About Tomorrow - Page 17

I didn’t want to think about my mother right now. I had other emotions to get control over. Walking through the house, I looked in each room and inhaled the scent of home. How had I thought I could live anywhere else? It felt right here as if being in this house fixed any problems in the world. I would finally get to have Christmas in this house. As a child, I had yearned to spend Christmas here with Gran…and with the Sullivans.

Stopping at the kitchen window I could see the neighbor’s house. In the summer, it had been harder to see the Sullivan house from Gran’s because of all the green leaves and plants. However, most of now colorful leaves had fallen and there was a clear view to the Georgian style house that had been built in 1778. It was still a pale yellow. The new owners hadn’t changed the color. Except for the lack of a basketball goal outside it looked the same. Eventually I would go introduce myself, but I wasn’t ready to see someone else in the Sullivans’ home. The memories there were many.

While the Sullivans’ Georgian style home was three stories and impressive in size, my Gran’s house was smaller. My new home was a simple two-story colonial blue Greek Revival built in 1856. Downstairs was the kitchen, living room, dining room, and a laundry room with a toilet in it. Upstairs was two bedrooms and two bathrooms. The master bedroom had an en-suite; the second bedroom that had been my mother’s then mine was larger but the bathroom was in the hallway at the top of the stairs. There was a small attic at the very top, but it was small. The house had a front-gable roof so that left only a small triangle of space up there.

Heating was going to be interesting. There was a fireplace in the living room and master bedroom and a wood-burning stove in the kitchen. That was it. No more heat. No central heating and air. The summers here had never been unbearable without the air conditioning I was used to in Nashville. Gran had always left all the windows up and box fans going in the most used rooms of the house. I’d loved it. I wasn’t sure how I was going to love not having a furnace.

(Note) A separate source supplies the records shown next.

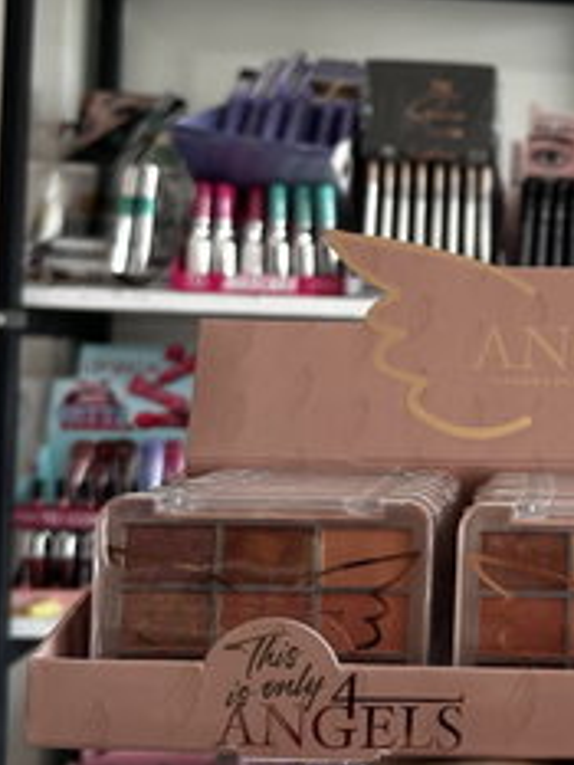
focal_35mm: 55
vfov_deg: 34.9
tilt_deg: +0.8
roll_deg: -2.0
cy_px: 343
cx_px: 610
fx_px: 1215
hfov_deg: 25.0
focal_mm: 6.86
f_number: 1.78
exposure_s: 1/121
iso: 80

First thing I needed to do was find wood or I would freeze soon. Gran’s woodshed was only a third of the way full, and I knew that she had needed a full shed. In the back of the house, there was a rack that also held a cord of wood that stayed close to her back door. Every August before I left to go home, Gran had already had wood delivered and filled up all her storage for the winter. When I had asked her why, she told me the cold came quick here.

I wrapped my arms around my body and shivered as I walked upstairs. She was right. The cold was here. I had almost had the movers put my things in my old bedroom, but then I decided I would need the fireplace in Gran’s this winter. I headed to her bedroom at the end of the hallway and paused at the doorway to her room. The same blue and white quilt and white iron bed stood in the center of the room. The fireplace was in front of it, and there was wood already stacked to the side of it neatly in the holder.

Several pictures of me through the years sat on her mantel and one of my mother. The rocking chair where she had rocked me to sleep when I was little sat to the left of her bed, beside the nightstand with a crotched throw hanging over the back. It was as if she had never left. Her things still the way she would have kept them.

My suitcase and at least ten boxes worth of my clothing, shoes, beauty supplies and more lined the right wall. I would have to go through Gran’s closet and pack her things up. The small attic she rarely used was about to be full. Tears were starting to clog my throat again when a knock on the front door startled me.

I turned and hurried back to the stairs, not sure who would be coming to see me. No one knew me really, not anymore. I reached the front door and opened it just after they knocked again. The face that greeted me brought a smile to my face. I hadn’t been expecting this.

“Well, it’s true. Sailor Copeland has returned to Portsmouth,” Jack Tate said smiling at me. He had most definitely changed. His beard almost threw me off, but when he spoke, I was sure it was Jack.